*** Block opens ***

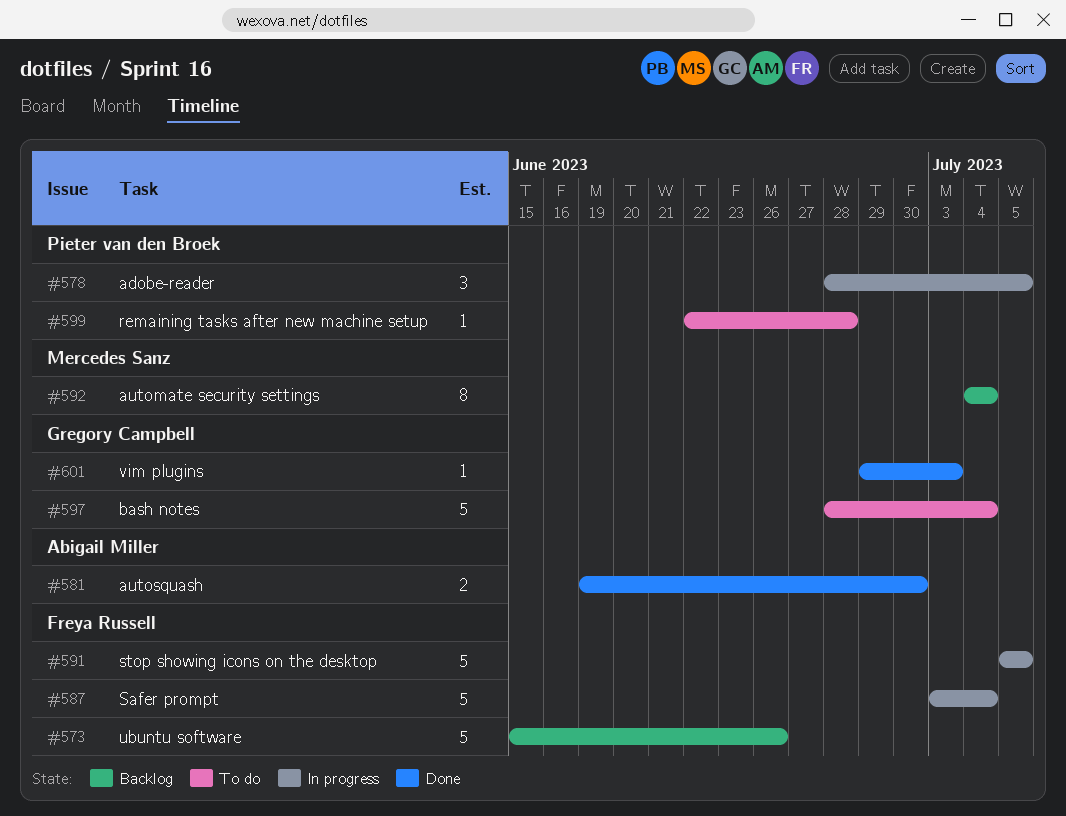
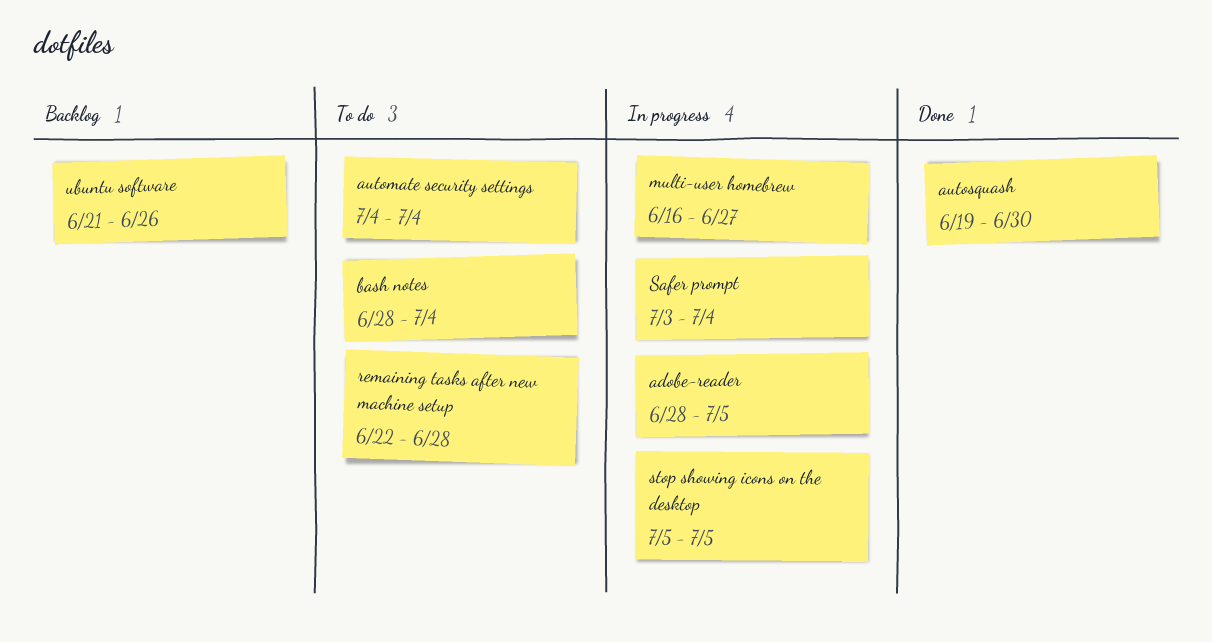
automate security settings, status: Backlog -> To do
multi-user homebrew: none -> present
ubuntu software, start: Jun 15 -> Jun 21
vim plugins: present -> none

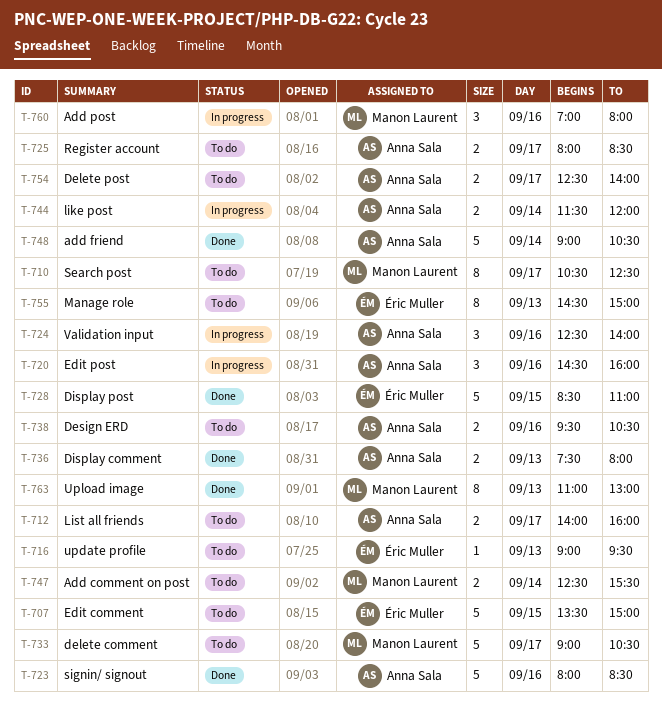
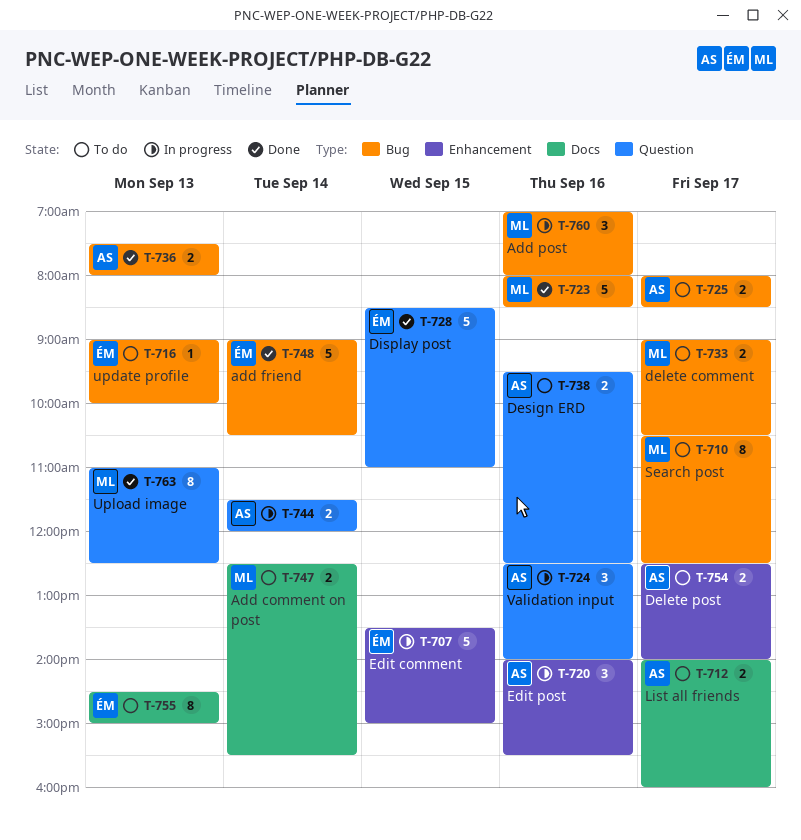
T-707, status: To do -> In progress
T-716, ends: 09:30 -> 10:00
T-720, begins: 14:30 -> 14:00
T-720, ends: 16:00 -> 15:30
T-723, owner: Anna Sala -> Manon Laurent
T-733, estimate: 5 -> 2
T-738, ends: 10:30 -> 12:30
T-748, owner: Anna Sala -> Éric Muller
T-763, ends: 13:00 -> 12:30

*** Block closes ***
*** Block opens ***

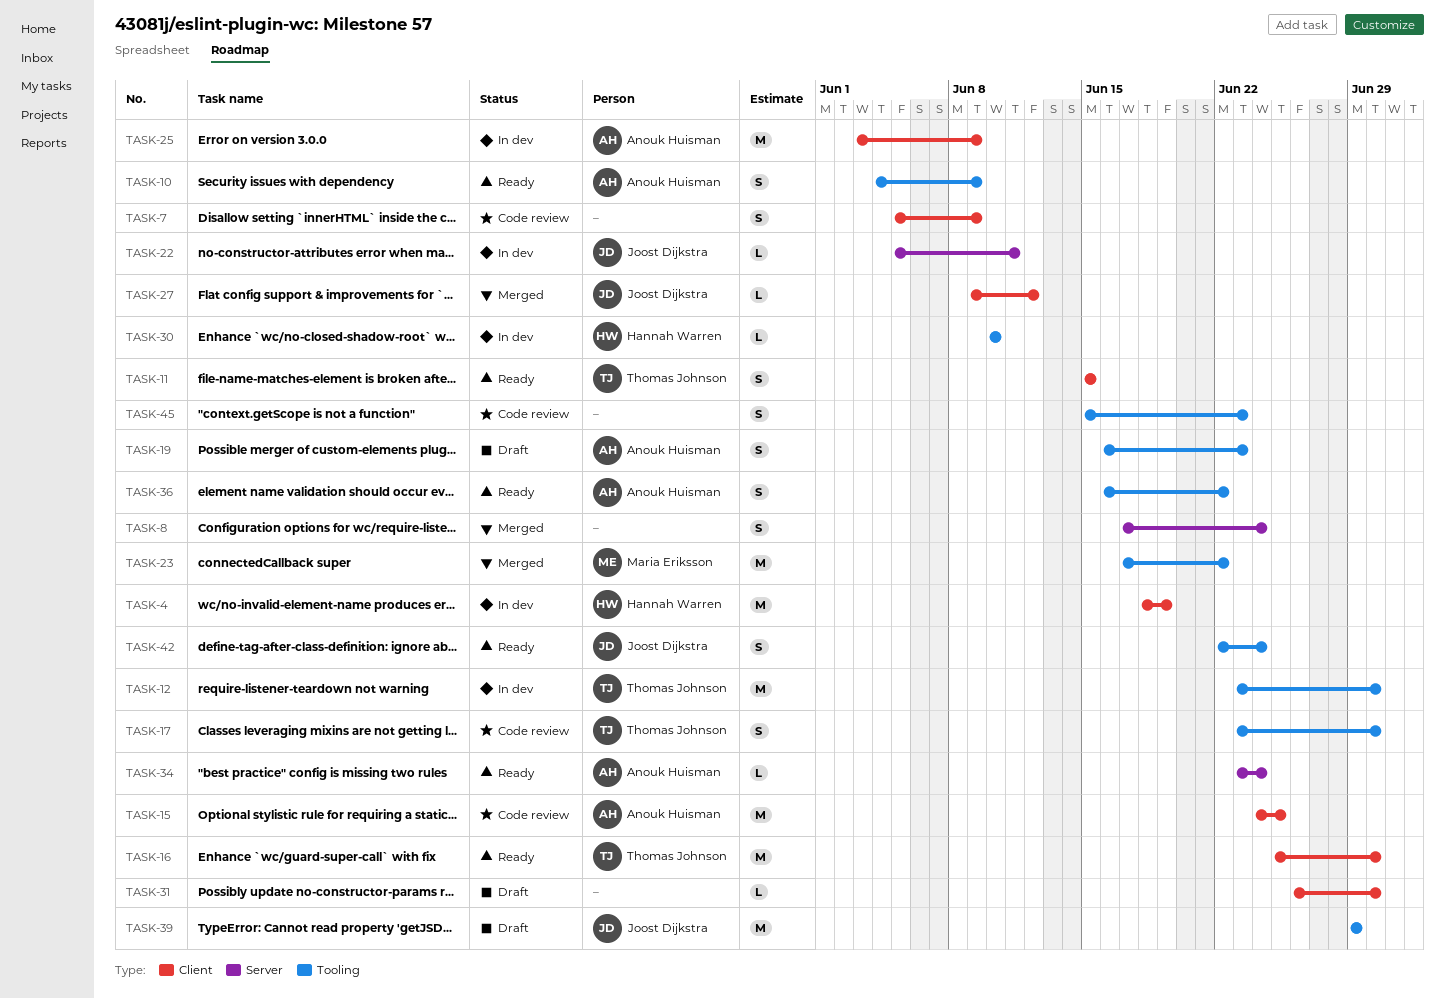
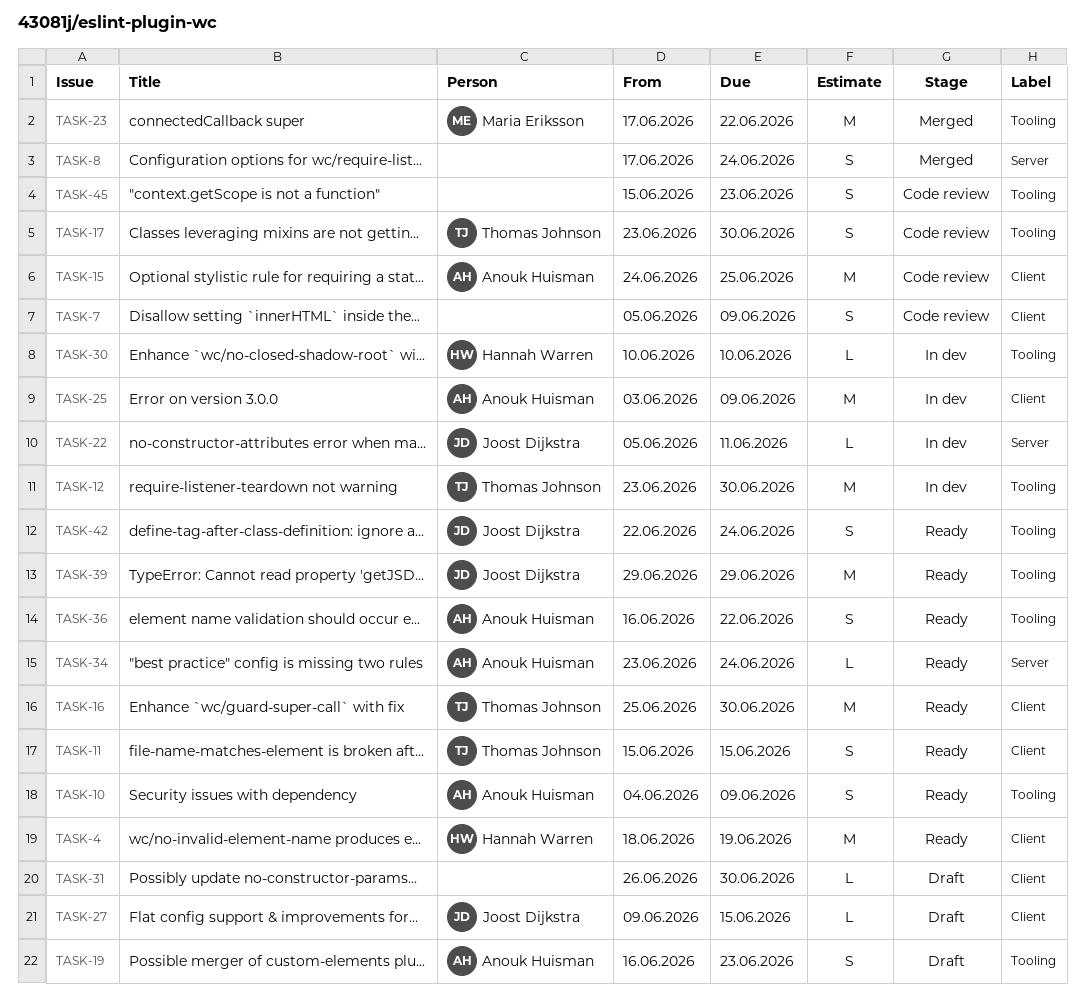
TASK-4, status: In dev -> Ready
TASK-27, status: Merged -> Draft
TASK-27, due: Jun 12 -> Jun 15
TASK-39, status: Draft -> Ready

*** Block closes ***

- [Exercise aim]: As listed above, the lines from the line with "T-720, begins: 14:30 -> 14:00" to the line with "T-763, ends: 13:00 -> 12:30" are to be echoed exactly, with both ends included and nothing added.

- [Output for this exercise]:
T-720, begins: 14:30 -> 14:00
T-720, ends: 16:00 -> 15:30
T-723, owner: Anna Sala -> Manon Laurent
T-733, estimate: 5 -> 2
T-738, ends: 10:30 -> 12:30
T-748, owner: Anna Sala -> Éric Muller
T-763, ends: 13:00 -> 12:30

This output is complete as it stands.